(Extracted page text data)
==================================================

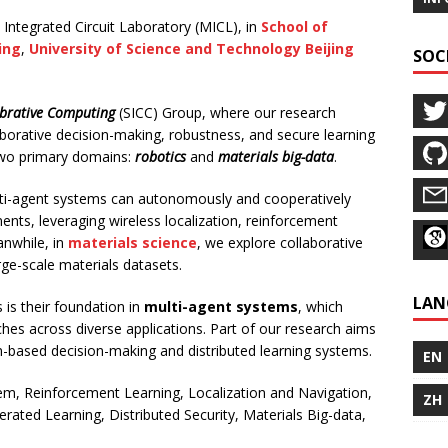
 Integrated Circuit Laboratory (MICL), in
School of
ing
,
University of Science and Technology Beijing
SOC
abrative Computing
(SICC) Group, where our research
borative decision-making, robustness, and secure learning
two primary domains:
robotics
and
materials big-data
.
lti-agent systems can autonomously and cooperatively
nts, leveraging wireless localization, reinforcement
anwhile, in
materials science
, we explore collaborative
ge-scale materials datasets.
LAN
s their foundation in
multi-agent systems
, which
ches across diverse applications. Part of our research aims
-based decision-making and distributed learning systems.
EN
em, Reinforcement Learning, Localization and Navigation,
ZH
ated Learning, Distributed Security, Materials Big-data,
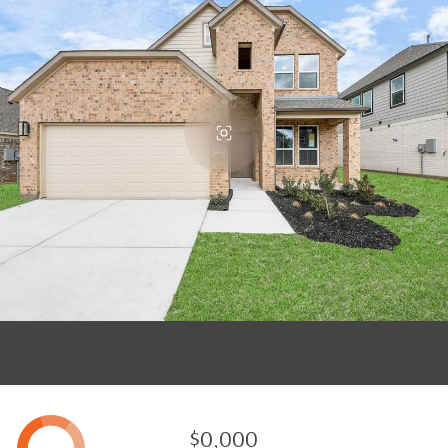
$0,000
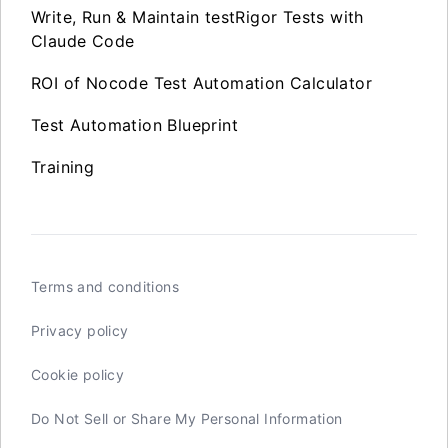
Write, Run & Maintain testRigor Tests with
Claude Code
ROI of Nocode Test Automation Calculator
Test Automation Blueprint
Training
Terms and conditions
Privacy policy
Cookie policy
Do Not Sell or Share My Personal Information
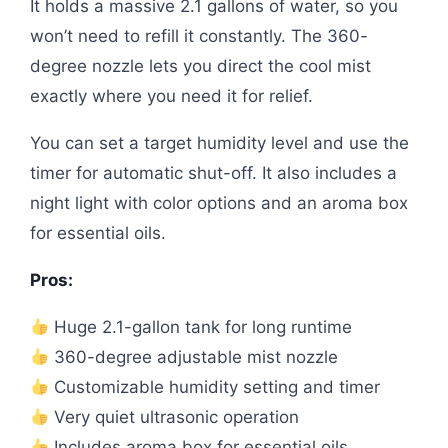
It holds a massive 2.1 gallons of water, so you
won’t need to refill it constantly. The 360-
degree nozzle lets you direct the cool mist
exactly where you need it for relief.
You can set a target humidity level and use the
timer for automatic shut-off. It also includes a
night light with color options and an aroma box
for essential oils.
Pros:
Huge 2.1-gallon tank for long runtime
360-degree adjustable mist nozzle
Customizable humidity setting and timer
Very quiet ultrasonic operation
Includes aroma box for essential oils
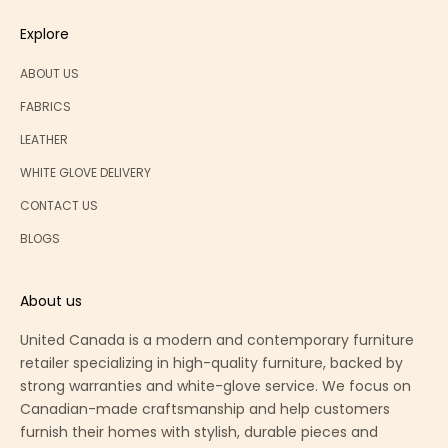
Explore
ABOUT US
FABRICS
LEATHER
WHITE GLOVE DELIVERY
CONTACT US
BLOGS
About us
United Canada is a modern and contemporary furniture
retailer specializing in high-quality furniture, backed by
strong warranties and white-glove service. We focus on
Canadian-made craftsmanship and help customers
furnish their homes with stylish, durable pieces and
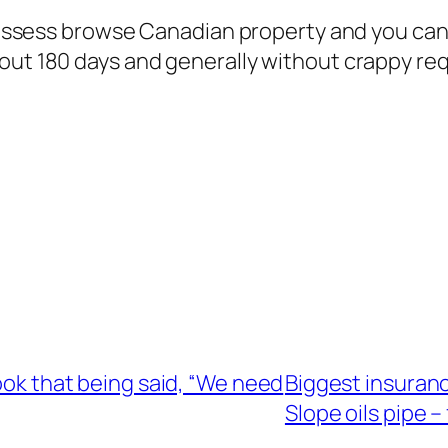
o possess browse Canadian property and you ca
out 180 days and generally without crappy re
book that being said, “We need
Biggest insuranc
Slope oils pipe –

==================================================

In the records, which lines use the word "aroma"? Report them.

night light with color options and an aroma box
Includes aroma box for essential oils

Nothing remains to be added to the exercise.